"Durante muitos anos o Benfica teve um problema: excesso de mística. Não me entendam mal, não sou contra o conceito de 'mística'. Bem pelo contrário, o Benfica é também uma ideia que assenta, em importante medida, numa comunhão com uma realidade espiritual, 'ser benfiquista'. Há neste movimento, é claro, muito de misticismo. Uma verdade que só alcançamos através da história daqueles que vestiram e honraram as camisolas vermelhas.

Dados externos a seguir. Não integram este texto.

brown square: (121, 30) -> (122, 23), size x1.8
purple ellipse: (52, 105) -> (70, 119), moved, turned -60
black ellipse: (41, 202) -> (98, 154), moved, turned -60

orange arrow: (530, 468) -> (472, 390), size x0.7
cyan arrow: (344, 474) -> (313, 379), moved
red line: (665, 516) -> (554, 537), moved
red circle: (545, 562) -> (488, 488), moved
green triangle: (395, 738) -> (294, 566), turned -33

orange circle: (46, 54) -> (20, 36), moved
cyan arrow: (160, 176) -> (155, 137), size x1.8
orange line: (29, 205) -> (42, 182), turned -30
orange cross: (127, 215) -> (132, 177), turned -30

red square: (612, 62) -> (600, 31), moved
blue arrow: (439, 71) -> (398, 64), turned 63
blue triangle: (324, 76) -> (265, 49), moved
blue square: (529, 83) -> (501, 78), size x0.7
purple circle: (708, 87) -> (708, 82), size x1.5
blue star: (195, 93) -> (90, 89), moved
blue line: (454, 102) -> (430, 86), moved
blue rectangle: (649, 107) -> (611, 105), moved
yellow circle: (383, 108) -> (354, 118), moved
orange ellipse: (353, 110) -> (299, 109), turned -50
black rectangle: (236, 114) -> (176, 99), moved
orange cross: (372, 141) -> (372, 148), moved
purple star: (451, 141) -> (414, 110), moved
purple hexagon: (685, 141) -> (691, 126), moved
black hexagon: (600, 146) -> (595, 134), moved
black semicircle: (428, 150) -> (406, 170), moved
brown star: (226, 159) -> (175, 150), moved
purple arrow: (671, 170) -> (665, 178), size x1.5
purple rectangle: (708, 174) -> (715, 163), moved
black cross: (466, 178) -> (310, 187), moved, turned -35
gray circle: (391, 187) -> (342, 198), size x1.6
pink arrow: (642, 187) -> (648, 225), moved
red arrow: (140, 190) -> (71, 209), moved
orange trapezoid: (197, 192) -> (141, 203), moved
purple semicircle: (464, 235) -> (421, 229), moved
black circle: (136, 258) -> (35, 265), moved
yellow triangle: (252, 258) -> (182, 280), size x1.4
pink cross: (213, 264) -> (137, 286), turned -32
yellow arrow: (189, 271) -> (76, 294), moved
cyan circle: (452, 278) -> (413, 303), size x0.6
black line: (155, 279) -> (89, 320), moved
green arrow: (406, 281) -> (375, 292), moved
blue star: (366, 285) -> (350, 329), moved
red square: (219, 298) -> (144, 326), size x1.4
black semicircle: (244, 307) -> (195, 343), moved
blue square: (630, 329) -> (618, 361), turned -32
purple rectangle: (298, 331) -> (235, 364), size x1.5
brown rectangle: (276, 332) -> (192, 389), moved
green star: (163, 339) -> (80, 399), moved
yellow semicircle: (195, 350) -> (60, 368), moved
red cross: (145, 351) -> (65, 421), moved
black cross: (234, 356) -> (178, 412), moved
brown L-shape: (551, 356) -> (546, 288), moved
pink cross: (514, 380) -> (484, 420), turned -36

A questão é outra: a mística sugere uma certa passividade, algo que surge num momento de dificuldade, que nos ultrapassa e que compensa os nossos falhanços na vida real. Enquanto apostamos na mística, num qualquer recurso redentor, passa para segundo plano tudo aquilo que nos pode guiar à vitória. E o Benfica andou demasiados anos a depender da mística, de um conjunto de ideias salvíficas, que surgiriam para contrariar todos os sinais que iam sendo dados em campo, mas também na organização do futebol.
Não digo que não seja fundamental transformar o Benfica numa comunidade de pertença, baseada na história popular e corajosa dos nossos fundadores e na glória dos que fizeram do SLB um clube grandioso. Aliás, quando fizermos o balanço da actual direcção, a forma como soube recuperar as velhas glórias e dar-lhes o papel central que merecem no presente do Benfica será certamente um dos seus legados mais relevantes.
Estamos perante mais um daqueles casos em que a asserção de George Orwell é verdadeira: 'Quem controla o presente, controla o passado, controla o futuro'. No caso não se trata de nenhuma distopia, mas sim da construção de um futuro que só será feito de vitórias se estiver ligado intimamente ao nosso passado: ao Cosme Damião, ao Rogério Pipi, ao Zé Águas, ao Mário Coluna, ao Eusébio, ao Simões, ao Toni, ao Humberto, ao Shéu Han, ao Nené, ao Bento, ao Chalana, ao Diamantino, ao Vítor Paneira, ao Rui Costa.
Mas as ideias místicas não são a matéria de que são feitas as vitórias. Um presente e um futuro ganhadores constroem-se com opções estratégicas claras, com rumo, com trabalho e uma fidelidade ao clube que vai bem para além daqueles que transitoriamente representam as nossas cores.
Precisamos de menos mística, porque precisamos de mais talento, profissionalismo e suor em campo, de mais capacidade estratégica de quem dirige, de estabilidade nas escolhas que vão sendo feitas e de fervor dos adeptos. Enquanto dependíamos do manto protector da mística perdíamos; o bicampeonato que ainda celebramos e que abre portas para o 'tri' não foi conquistado com mística. Ela, é verdade, esteve presente e fez diferença. Mas o que nos colocou na senda vitoriosa que hoje nos acompanha de novo foi o suor do Maxi, o talento do Gaitán, a liderança do Luisão, a estabilidade das escolhas estratégicas da direcção e, claro, o colinho dos adeptos.
Tudo realidades bem materiais e que de pensamento mágico nada têm."